There are now significant fissures within each of these group. The libertarian and social conservative wing of the party are beginning to clash not just over domestic issues, but over foreign policy issues as well. Libertarians are calling for a more isolationist foreign policy, while social conservatives still want an active interventionist policy with a large global US presence. In other policy areas, growing concern about the deficit among some voters is not compatible with the long held Republican Party goal of making rich people richer through tax breaks for the wealthiest Americans.

These policy differences are reinforced by cultural differences within the party. The celebration of ignorance and rumor, and corresponding contempt for real knowledge and education which has come to characterize the Tea Party movement is very off-putting for more moderate Republicans whose voters are still needed in general elections. The strong Christian character of the party similarly does not sit well among non-Christians, secular conservatives and others who remain important to the party.
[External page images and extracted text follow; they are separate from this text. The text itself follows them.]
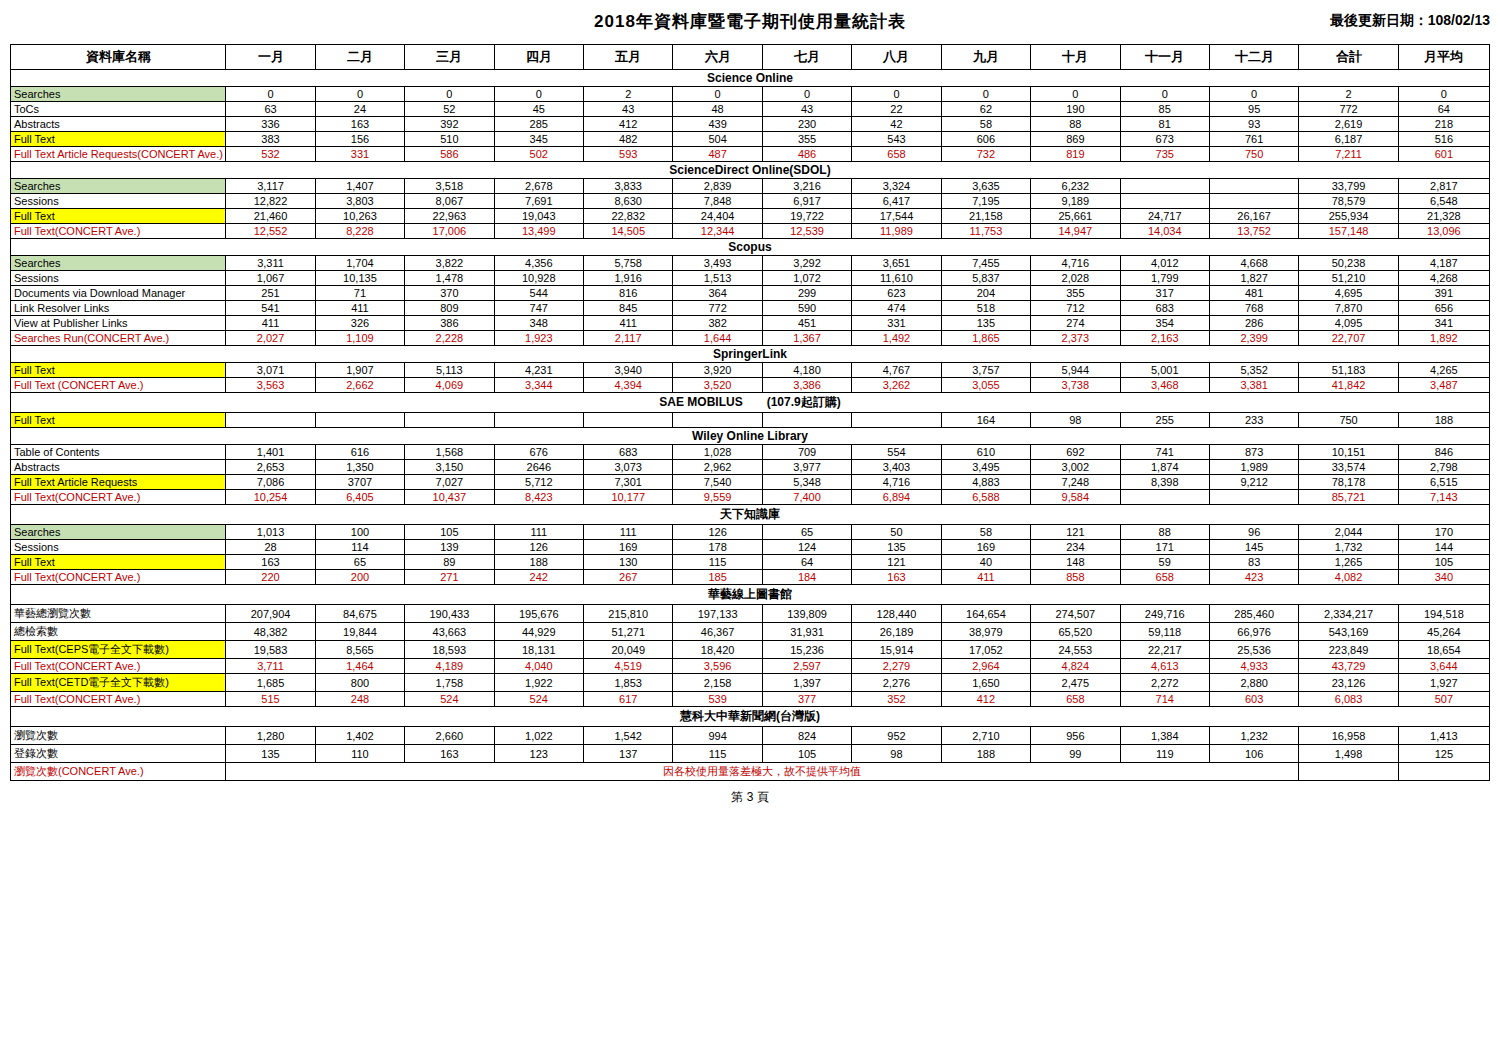2018年資料庫暨電子期刊使用量統計表
最後更新日期：108/02/13
| 資料庫名稱 | 一月 | 二月 | 三月 | 四月 | 五月 | 六月 | 七月 | 八月 | 九月 | 十月 | 十一月 | 十二月 | 合計 | 月平均 |
| --- | --- | --- | --- | --- | --- | --- | --- | --- | --- | --- | --- | --- | --- | --- |
| Science Online |
| Searches | 0 | 0 | 0 | 0 | 2 | 0 | 0 | 0 | 0 | 0 | 0 | 0 | 2 | 0 |
| ToCs | 63 | 24 | 52 | 45 | 43 | 48 | 43 | 22 | 62 | 190 | 85 | 95 | 772 | 64 |
| Abstracts | 336 | 163 | 392 | 285 | 412 | 439 | 230 | 42 | 58 | 88 | 81 | 93 | 2,619 | 218 |
| Full Text | 383 | 156 | 510 | 345 | 482 | 504 | 355 | 543 | 606 | 869 | 673 | 761 | 6,187 | 516 |
| Full Text Article Requests(CONCERT Ave.) | 532 | 331 | 586 | 502 | 593 | 487 | 486 | 658 | 732 | 819 | 735 | 750 | 7,211 | 601 |
| ScienceDirect Online(SDOL) |
| Searches | 3,117 | 1,407 | 3,518 | 2,678 | 3,833 | 2,839 | 3,216 | 3,324 | 3,635 | 6,232 | | | 33,799 | 2,817 |
| Sessions | 12,822 | 3,803 | 8,067 | 7,691 | 8,630 | 7,848 | 6,917 | 6,417 | 7,195 | 9,189 | | | 78,579 | 6,548 |
| Full Text | 21,460 | 10,263 | 22,963 | 19,043 | 22,832 | 24,404 | 19,722 | 17,544 | 21,158 | 25,661 | 24,717 | 26,167 | 255,934 | 21,328 |
| Full Text(CONCERT Ave.) | 12,552 | 8,228 | 17,006 | 13,499 | 14,505 | 12,344 | 12,539 | 11,989 | 11,753 | 14,947 | 14,034 | 13,752 | 157,148 | 13,096 |
| Scopus |
| Searches | 3,311 | 1,704 | 3,822 | 4,356 | 5,758 | 3,493 | 3,292 | 3,651 | 7,455 | 4,716 | 4,012 | 4,668 | 50,238 | 4,187 |
| Sessions | 1,067 | 10,135 | 1,478 | 10,928 | 1,916 | 1,513 | 1,072 | 11,610 | 5,837 | 2,028 | 1,799 | 1,827 | 51,210 | 4,268 |
| Documents via Download Manager | 251 | 71 | 370 | 544 | 816 | 364 | 299 | 623 | 204 | 355 | 317 | 481 | 4,695 | 391 |
| Link Resolver Links | 541 | 411 | 809 | 747 | 845 | 772 | 590 | 474 | 518 | 712 | 683 | 768 | 7,870 | 656 |
| View at Publisher Links | 411 | 326 | 386 | 348 | 411 | 382 | 451 | 331 | 135 | 274 | 354 | 286 | 4,095 | 341 |
| Searches Run(CONCERT Ave.) | 2,027 | 1,109 | 2,228 | 1,923 | 2,117 | 1,644 | 1,367 | 1,492 | 1,865 | 2,373 | 2,163 | 2,399 | 22,707 | 1,892 |
| SpringerLink |
| Full Text | 3,071 | 1,907 | 5,113 | 4,231 | 3,940 | 3,920 | 4,180 | 4,767 | 3,757 | 5,944 | 5,001 | 5,352 | 51,183 | 4,265 |
| Full Text (CONCERT Ave.) | 3,563 | 2,662 | 4,069 | 3,344 | 4,394 | 3,520 | 3,386 | 3,262 | 3,055 | 3,738 | 3,468 | 3,381 | 41,842 | 3,487 |
| SAE MOBILUS (107.9起訂購) |
| Full Text | | | | | | | | | 164 | 98 | 255 | 233 | 750 | 188 |
| Wiley Online Library |
| Table of Contents | 1,401 | 616 | 1,568 | 676 | 683 | 1,028 | 709 | 554 | 610 | 692 | 741 | 873 | 10,151 | 846 |
| Abstracts | 2,653 | 1,350 | 3,150 | 2646 | 3,073 | 2,962 | 3,977 | 3,403 | 3,495 | 3,002 | 1,874 | 1,989 | 33,574 | 2,798 |
| Full Text Article Requests | 7,086 | 3707 | 7,027 | 5,712 | 7,301 | 7,540 | 5,348 | 4,716 | 4,883 | 7,248 | 8,398 | 9,212 | 78,178 | 6,515 |
| Full Text(CONCERT Ave.) | 10,254 | 6,405 | 10,437 | 8,423 | 10,177 | 9,559 | 7,400 | 6,894 | 6,588 | 9,584 | | | 85,721 | 7,143 |
| 天下知識庫 |
| Searches | 1,013 | 100 | 105 | 111 | 111 | 126 | 65 | 50 | 58 | 121 | 88 | 96 | 2,044 | 170 |
| Sessions | 28 | 114 | 139 | 126 | 169 | 178 | 124 | 135 | 169 | 234 | 171 | 145 | 1,732 | 144 |
| Full Text | 163 | 65 | 89 | 188 | 130 | 115 | 64 | 121 | 40 | 148 | 59 | 83 | 1,265 | 105 |
| Full Text(CONCERT Ave.) | 220 | 200 | 271 | 242 | 267 | 185 | 184 | 163 | 411 | 858 | 658 | 423 | 4,082 | 340 |
| 華藝線上圖書館 |
| 華藝總瀏覽次數 | 207,904 | 84,675 | 190,433 | 195,676 | 215,810 | 197,133 | 139,809 | 128,440 | 164,654 | 274,507 | 249,716 | 285,460 | 2,334,217 | 194,518 |
| 總檢索數 | 48,382 | 19,844 | 43,663 | 44,929 | 51,271 | 46,367 | 31,931 | 26,189 | 38,979 | 65,520 | 59,118 | 66,976 | 543,169 | 45,264 |
| Full Text(CEPS電子全文下載數) | 19,583 | 8,565 | 18,593 | 18,131 | 20,049 | 18,420 | 15,236 | 15,914 | 17,052 | 24,553 | 22,217 | 25,536 | 223,849 | 18,654 |
| Full Text(CONCERT Ave.) | 3,711 | 1,464 | 4,189 | 4,040 | 4,519 | 3,596 | 2,597 | 2,279 | 2,964 | 4,824 | 4,613 | 4,933 | 43,729 | 3,644 |
| Full Text(CETD電子全文下載數) | 1,685 | 800 | 1,758 | 1,922 | 1,853 | 2,158 | 1,397 | 2,276 | 1,650 | 2,475 | 2,272 | 2,880 | 23,126 | 1,927 |
| Full Text(CONCERT Ave.) | 515 | 248 | 524 | 524 | 617 | 539 | 377 | 352 | 412 | 658 | 714 | 603 | 6,083 | 507 |
| 慧科大中華新聞網(台灣版) |
| 瀏覽次數 | 1,280 | 1,402 | 2,660 | 1,022 | 1,542 | 994 | 824 | 952 | 2,710 | 956 | 1,384 | 1,232 | 16,958 | 1,413 |
| 登錄次數 | 135 | 110 | 163 | 123 | 137 | 115 | 105 | 98 | 188 | 99 | 119 | 106 | 1,498 | 125 |
| 瀏覽次數(CONCERT Ave.) | 因各校使用量落差極大，故不提供平均值 | | |
第 3 頁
A strong and charismatic candidate could still unify this increasingly disparate party, but there is nobody in the current field who comes close to fitting this description. Instead, the campaign could be a long one with three or four candidates managing to hold on to one segment of the electorate long enough to keep their candidacies alive as no front runner or unifying force emerges. While this may result in a long drawn out campaign as the more colorful, but less viable candidates drop to the sidelines, it also opens up the possibility for a smart candidate to position him or herself differently and win the nomination by opening up new political space. A candidate who could draw on different parts of the fracturing Republican coalition, perhaps by running as the anti-war, deficit hawk social conservative, or the anti-Wall Street fundamentalist interventionist would be able to succeed in this way given the size and breadth of the field and pose a more serious threat to President Obama in 2012. Accordingly, this nomination may, in fact, still be won by the candidate who is willing to take a few risks and reinvent the Republican coalition.